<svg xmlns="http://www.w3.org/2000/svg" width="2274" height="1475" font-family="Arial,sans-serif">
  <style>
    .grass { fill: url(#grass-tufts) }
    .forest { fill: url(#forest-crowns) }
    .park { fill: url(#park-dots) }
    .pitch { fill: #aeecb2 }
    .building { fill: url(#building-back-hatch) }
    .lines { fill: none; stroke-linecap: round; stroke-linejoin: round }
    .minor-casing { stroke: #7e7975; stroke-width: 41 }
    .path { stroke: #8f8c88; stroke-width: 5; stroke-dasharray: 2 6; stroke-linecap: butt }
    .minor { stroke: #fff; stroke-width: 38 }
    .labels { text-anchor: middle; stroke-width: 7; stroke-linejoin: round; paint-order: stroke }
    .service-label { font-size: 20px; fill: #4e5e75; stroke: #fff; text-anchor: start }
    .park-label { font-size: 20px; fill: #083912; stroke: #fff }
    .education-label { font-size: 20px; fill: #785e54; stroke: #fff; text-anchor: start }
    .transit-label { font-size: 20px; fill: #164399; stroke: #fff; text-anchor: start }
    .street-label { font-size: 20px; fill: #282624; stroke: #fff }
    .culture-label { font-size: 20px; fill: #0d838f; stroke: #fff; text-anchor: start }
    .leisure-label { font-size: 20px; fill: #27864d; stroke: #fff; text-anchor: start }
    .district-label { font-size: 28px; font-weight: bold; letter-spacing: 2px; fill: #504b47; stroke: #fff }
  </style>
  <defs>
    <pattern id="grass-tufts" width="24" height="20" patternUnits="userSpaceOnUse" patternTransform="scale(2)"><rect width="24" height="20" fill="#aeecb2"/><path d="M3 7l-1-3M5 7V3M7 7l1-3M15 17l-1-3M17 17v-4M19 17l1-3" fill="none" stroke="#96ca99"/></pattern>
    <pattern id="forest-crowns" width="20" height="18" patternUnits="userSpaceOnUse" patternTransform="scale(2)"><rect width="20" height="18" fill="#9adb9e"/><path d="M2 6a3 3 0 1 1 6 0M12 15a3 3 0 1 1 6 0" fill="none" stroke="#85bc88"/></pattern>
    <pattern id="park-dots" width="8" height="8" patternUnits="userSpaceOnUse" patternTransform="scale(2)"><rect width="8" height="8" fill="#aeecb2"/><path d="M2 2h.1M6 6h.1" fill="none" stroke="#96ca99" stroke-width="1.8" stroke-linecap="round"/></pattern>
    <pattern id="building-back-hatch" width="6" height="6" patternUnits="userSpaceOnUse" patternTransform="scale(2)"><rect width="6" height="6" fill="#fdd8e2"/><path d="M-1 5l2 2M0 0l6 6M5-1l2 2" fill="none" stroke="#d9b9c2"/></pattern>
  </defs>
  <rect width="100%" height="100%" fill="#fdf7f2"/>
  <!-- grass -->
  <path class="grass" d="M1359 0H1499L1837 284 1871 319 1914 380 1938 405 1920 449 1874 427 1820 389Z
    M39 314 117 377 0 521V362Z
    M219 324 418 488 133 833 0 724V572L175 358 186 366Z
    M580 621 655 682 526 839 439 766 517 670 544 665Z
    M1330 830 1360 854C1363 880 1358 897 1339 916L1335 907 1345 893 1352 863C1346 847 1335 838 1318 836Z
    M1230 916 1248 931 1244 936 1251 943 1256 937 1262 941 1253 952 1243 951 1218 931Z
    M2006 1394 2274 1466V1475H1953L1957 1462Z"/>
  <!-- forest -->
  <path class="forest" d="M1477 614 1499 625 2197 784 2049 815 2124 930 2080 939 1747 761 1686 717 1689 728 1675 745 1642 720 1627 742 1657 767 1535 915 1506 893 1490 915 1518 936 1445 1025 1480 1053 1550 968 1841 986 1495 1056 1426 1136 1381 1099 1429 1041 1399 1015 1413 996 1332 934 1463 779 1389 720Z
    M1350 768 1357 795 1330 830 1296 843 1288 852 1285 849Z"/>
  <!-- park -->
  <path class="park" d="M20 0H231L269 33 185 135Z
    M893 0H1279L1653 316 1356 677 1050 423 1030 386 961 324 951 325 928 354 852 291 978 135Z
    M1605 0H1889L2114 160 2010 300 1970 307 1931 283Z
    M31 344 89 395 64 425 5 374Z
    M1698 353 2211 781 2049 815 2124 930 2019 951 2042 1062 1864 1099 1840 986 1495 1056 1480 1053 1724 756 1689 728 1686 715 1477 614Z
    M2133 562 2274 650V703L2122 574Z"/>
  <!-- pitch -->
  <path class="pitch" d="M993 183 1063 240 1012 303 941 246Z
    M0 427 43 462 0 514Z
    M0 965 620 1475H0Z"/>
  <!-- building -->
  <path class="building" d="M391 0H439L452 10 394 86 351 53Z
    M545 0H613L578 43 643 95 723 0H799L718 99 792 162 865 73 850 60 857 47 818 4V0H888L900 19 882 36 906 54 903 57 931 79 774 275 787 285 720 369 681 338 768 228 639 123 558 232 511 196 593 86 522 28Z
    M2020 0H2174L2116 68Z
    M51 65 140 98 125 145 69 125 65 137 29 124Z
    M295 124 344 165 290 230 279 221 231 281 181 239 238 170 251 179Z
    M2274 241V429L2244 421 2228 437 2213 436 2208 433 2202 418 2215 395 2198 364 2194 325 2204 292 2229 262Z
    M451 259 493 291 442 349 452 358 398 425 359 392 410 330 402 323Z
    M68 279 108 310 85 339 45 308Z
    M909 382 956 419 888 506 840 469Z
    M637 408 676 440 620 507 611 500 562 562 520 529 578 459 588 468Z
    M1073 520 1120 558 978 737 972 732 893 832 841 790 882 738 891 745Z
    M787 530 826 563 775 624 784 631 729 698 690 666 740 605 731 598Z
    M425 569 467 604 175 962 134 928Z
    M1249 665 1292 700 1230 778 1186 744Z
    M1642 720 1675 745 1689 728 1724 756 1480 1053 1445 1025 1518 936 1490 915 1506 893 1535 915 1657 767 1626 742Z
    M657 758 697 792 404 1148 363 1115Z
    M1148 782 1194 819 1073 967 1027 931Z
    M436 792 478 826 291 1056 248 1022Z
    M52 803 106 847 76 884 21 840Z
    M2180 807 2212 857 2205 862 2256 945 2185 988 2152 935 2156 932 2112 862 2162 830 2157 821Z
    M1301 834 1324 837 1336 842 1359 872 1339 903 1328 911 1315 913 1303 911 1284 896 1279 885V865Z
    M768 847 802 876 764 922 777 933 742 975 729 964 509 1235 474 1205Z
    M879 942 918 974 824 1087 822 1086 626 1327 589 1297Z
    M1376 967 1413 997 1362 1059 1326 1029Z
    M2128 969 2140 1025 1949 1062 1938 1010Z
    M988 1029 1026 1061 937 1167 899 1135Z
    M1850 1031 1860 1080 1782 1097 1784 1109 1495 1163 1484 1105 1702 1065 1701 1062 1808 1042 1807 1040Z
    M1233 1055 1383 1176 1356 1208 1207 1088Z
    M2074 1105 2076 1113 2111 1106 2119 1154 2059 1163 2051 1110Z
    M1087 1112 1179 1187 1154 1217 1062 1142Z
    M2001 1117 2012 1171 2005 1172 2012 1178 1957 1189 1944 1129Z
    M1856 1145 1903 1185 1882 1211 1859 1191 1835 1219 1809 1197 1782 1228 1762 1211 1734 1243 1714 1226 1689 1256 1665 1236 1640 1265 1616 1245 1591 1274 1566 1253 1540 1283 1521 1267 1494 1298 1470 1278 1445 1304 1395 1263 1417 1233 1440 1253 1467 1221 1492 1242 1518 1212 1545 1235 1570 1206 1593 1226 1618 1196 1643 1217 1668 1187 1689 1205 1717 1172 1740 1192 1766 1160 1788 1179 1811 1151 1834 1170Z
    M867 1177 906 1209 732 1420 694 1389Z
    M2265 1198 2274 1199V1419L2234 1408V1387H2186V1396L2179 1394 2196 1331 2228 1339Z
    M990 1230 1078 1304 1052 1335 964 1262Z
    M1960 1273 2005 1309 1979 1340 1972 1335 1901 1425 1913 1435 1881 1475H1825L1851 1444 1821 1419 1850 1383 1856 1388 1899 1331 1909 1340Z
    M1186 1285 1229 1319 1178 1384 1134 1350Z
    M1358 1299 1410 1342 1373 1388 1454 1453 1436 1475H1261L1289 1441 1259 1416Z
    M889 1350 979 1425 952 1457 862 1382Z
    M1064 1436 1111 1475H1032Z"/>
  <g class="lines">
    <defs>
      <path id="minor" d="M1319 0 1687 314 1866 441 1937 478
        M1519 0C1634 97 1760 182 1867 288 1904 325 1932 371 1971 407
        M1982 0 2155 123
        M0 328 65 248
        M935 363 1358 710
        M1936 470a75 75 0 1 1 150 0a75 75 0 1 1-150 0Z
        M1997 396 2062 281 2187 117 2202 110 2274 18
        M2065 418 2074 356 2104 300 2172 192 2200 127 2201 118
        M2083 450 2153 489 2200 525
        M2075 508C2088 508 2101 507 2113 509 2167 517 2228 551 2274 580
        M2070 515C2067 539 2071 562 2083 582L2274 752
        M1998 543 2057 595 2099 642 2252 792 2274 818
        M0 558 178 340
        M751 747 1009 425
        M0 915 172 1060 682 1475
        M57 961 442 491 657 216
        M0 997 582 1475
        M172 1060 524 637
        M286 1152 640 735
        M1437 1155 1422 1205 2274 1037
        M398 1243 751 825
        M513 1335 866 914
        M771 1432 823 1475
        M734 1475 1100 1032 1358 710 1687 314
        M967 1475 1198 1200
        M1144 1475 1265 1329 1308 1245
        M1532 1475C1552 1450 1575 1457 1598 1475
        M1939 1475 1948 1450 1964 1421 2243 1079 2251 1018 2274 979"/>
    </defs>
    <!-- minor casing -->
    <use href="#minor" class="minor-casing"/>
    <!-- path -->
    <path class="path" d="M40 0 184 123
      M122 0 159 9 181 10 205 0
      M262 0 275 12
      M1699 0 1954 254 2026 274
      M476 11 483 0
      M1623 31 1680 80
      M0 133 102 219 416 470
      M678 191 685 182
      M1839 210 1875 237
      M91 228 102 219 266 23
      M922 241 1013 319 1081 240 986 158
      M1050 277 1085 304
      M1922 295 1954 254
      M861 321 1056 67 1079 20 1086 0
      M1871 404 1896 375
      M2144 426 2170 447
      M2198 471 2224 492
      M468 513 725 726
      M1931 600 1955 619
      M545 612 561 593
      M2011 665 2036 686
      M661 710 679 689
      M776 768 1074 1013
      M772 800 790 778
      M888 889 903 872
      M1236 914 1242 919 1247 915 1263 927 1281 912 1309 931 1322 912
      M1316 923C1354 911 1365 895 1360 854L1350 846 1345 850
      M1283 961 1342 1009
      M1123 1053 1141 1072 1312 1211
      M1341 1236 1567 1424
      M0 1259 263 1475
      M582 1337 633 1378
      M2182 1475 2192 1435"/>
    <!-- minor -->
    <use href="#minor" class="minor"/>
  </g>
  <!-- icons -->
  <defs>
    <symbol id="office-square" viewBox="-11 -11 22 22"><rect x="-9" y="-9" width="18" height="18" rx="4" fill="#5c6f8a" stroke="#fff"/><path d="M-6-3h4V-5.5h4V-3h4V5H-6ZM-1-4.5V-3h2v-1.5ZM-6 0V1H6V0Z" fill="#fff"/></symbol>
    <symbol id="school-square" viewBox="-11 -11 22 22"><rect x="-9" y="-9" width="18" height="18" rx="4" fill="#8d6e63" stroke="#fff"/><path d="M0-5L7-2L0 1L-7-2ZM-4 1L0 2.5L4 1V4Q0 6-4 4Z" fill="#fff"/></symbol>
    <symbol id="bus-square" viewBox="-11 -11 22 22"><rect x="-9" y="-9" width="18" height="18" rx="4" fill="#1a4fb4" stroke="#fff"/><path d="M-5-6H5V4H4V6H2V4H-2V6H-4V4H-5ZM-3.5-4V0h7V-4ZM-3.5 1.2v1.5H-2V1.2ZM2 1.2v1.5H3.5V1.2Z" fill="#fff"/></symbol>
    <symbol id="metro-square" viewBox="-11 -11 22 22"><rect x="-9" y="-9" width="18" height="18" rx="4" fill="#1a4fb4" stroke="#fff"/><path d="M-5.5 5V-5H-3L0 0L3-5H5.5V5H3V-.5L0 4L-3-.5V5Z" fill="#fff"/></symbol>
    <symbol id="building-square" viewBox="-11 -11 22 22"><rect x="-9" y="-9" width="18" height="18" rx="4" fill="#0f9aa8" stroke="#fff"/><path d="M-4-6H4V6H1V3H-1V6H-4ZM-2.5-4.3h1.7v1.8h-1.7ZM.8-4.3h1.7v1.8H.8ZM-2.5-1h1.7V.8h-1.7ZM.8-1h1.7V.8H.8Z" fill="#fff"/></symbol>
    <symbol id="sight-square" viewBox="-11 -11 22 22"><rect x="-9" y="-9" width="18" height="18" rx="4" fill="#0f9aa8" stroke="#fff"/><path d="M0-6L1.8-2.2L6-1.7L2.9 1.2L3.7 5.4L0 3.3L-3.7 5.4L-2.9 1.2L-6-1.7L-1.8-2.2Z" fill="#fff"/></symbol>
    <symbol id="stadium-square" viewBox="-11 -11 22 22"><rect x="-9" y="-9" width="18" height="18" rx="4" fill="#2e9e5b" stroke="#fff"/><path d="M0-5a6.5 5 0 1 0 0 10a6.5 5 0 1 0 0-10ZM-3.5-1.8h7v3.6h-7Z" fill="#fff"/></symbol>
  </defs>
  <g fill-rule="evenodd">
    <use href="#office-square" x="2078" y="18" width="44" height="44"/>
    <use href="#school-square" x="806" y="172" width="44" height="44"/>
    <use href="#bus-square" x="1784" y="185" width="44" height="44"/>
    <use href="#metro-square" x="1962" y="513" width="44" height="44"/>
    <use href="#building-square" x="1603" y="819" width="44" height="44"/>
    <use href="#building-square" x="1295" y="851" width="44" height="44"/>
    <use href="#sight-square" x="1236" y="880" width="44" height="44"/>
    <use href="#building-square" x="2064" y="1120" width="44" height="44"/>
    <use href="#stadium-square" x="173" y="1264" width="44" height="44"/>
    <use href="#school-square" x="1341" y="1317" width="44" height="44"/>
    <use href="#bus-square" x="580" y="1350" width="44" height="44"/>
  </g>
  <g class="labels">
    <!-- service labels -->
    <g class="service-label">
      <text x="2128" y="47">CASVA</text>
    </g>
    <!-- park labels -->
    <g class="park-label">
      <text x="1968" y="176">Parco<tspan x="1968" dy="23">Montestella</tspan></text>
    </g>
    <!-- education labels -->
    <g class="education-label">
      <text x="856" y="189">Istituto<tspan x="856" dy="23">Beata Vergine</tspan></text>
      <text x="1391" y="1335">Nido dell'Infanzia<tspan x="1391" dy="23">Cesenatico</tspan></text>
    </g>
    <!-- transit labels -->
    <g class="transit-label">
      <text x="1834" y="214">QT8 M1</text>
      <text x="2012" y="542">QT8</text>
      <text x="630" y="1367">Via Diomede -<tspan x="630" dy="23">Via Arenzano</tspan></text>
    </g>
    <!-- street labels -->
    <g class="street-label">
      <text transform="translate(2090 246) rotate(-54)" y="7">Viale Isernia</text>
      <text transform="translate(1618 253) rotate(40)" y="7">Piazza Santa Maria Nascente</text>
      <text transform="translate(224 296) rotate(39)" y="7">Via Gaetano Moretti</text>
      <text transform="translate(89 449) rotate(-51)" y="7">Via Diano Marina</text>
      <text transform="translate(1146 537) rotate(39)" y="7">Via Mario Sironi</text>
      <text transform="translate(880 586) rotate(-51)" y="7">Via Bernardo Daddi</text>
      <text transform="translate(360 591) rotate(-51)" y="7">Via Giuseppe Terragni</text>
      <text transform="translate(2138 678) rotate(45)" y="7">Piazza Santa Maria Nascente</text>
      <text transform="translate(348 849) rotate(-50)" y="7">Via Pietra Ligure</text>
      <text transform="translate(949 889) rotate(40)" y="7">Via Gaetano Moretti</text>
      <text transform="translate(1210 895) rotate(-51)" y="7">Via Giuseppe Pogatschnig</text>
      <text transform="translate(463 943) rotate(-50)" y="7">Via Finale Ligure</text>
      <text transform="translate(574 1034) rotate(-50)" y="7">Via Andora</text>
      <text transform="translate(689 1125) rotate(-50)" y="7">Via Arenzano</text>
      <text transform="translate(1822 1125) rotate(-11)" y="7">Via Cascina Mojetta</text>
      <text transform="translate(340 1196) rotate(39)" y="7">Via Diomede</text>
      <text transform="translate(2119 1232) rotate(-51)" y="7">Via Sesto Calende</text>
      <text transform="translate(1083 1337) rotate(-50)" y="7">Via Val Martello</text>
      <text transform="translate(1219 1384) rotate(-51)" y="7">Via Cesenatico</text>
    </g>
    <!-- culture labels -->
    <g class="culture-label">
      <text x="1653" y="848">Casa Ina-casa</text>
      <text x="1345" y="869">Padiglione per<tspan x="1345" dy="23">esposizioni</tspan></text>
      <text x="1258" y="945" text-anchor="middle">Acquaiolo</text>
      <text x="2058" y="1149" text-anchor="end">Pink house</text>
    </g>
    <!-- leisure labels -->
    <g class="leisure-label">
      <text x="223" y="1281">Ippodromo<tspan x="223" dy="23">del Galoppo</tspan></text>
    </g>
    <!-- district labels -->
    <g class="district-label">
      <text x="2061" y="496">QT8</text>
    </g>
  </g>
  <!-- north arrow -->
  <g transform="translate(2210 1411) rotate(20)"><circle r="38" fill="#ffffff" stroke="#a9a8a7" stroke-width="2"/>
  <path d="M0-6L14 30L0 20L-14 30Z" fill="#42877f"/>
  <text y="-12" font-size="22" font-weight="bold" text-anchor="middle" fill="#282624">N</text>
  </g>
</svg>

____________

• Goal of the exercise
Each line containing the word "lines" must be pulled from the listing and copied.

• Result for this task
    .lines { fill: none; stroke-linecap: round; stroke-linejoin: round }
  <g class="lines">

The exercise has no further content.